There is a lot of powerful capability in this part of DNAC, but it is arguably intermediate to advanced user material, and this tour assumes little prior DNAC experience. So you should know templates are there for when you’re ready to check them out In detail!

Tour item: go to Tools -> Template Editor.

On the left, you’ll see categories of different simple (starter) templates. Click to expand Onboarding Configuration, which is what you’d use for onboarding switches after the PnP step (or initial manual configuration). You can clone these and edit them as needed. (Actions menu). Click on Properties, which covers the intended use of the template.
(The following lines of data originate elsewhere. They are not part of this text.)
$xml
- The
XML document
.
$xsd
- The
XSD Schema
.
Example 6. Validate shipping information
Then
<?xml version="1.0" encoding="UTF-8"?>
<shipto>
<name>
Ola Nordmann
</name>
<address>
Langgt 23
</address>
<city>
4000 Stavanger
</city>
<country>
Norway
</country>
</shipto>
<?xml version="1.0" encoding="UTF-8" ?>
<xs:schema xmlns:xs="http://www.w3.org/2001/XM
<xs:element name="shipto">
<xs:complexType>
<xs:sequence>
Looking at the small branch template, note the $hostname. This is a variable.

When the template is used to provision (configure) a device, the variable(s) can be supplied via filling out a GUI form or from a CSV file.

You can set up the form for a given variable to do validation, provide help text, etc., with the Form Editor. To see what it looks like, click the icon that looks (to me) like a calculator.

You can assign templates to network profiles, indicating what sort of site they might be useful for. When you associate a network profile with a site, you’ll then see the relevant templates under advanced configuration.

The small etc. site templates present in DNAC do not contain IP addresses. That tells me they are intended for L2 sites, where VLANs extend from leaf switches up to core switches.

Conclusion

At this point, you’ve seen more components of DNAC. I hope you are starting to know your way around and seeing what DNAC can do. I also hope you have some idea of how you get started using DNAC.